Written task -
Go through the listing and copy each line that has the string "المختصر" in it.
___
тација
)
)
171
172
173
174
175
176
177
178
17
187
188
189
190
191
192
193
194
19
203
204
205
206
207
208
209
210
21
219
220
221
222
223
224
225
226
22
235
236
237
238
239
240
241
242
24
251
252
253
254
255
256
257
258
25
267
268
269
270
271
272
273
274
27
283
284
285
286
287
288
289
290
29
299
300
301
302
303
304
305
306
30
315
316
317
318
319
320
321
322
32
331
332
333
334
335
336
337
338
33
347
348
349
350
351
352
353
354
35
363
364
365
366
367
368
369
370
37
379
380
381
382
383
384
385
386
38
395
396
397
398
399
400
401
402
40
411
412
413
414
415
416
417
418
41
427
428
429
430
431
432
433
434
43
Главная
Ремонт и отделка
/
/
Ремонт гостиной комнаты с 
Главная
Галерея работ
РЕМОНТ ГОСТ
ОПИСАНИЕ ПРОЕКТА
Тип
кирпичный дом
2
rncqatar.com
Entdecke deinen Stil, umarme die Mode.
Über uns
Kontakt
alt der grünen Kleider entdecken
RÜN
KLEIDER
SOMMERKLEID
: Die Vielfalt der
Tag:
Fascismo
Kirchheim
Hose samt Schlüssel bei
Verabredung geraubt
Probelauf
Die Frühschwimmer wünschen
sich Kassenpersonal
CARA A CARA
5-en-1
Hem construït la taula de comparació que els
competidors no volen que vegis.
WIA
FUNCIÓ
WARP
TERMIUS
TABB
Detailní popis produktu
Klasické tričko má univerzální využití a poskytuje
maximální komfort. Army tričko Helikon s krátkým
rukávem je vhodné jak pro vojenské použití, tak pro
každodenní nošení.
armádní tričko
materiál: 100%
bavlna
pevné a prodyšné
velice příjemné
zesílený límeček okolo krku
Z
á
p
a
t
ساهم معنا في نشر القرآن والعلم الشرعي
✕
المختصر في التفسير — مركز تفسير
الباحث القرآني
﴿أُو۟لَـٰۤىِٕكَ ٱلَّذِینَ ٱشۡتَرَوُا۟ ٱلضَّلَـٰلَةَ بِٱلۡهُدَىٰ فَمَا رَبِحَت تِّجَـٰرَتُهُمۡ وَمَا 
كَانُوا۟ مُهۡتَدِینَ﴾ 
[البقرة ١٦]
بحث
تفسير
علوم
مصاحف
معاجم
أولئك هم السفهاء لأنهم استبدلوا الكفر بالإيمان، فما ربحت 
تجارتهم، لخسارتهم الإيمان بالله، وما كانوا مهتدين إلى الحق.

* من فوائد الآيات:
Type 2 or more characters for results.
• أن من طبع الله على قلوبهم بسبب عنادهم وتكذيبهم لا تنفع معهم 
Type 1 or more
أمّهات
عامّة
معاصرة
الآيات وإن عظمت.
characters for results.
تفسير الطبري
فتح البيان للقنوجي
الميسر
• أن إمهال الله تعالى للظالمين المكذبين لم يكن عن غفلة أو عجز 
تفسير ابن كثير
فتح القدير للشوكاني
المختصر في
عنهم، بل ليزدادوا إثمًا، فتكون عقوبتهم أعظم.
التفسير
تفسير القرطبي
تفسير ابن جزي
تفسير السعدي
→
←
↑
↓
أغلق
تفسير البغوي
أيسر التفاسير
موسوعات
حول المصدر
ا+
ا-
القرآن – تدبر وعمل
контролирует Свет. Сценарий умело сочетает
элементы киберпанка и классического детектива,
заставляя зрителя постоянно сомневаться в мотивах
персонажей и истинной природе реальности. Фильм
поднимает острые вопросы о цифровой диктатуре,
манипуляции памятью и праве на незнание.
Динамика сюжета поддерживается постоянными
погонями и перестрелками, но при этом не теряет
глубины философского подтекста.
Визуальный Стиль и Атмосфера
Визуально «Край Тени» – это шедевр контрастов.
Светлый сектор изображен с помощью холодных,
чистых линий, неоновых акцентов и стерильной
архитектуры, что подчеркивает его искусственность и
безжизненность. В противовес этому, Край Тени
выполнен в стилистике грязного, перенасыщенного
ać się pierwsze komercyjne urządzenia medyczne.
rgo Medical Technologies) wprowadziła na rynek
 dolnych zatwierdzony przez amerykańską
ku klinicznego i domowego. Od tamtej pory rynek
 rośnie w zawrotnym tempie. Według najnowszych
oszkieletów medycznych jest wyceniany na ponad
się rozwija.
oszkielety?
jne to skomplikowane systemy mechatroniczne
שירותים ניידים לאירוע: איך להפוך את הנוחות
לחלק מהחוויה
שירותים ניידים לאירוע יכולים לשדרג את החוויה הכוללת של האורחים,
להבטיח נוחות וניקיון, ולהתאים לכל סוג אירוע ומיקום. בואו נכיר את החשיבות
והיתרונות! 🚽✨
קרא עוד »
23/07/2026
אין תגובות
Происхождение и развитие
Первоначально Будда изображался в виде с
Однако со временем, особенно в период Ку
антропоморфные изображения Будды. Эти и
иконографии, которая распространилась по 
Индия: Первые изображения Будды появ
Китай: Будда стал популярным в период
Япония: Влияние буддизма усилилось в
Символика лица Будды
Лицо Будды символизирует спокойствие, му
___
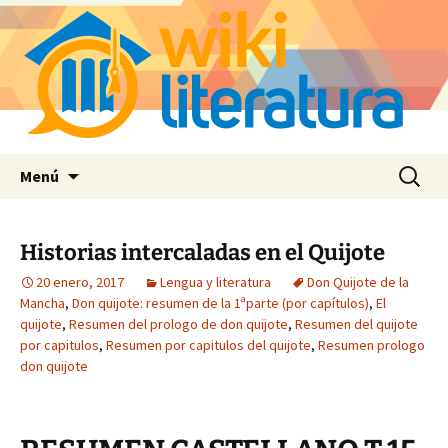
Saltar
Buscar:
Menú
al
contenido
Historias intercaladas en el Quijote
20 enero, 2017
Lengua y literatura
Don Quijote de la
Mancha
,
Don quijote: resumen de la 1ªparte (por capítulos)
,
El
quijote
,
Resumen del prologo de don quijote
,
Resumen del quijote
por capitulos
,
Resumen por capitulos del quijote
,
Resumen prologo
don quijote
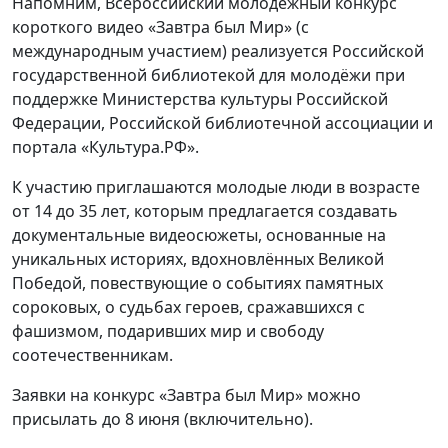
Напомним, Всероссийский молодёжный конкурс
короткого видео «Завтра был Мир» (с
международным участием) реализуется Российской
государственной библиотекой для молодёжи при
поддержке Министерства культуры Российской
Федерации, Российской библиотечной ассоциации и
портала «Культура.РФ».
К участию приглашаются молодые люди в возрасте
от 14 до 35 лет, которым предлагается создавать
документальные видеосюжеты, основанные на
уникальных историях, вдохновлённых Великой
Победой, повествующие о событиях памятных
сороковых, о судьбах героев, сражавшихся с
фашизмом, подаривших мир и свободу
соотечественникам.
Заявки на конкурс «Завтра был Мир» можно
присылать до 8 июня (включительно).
___
Answer space -
المختصر في التفسير — مركز تفسير
المختصر في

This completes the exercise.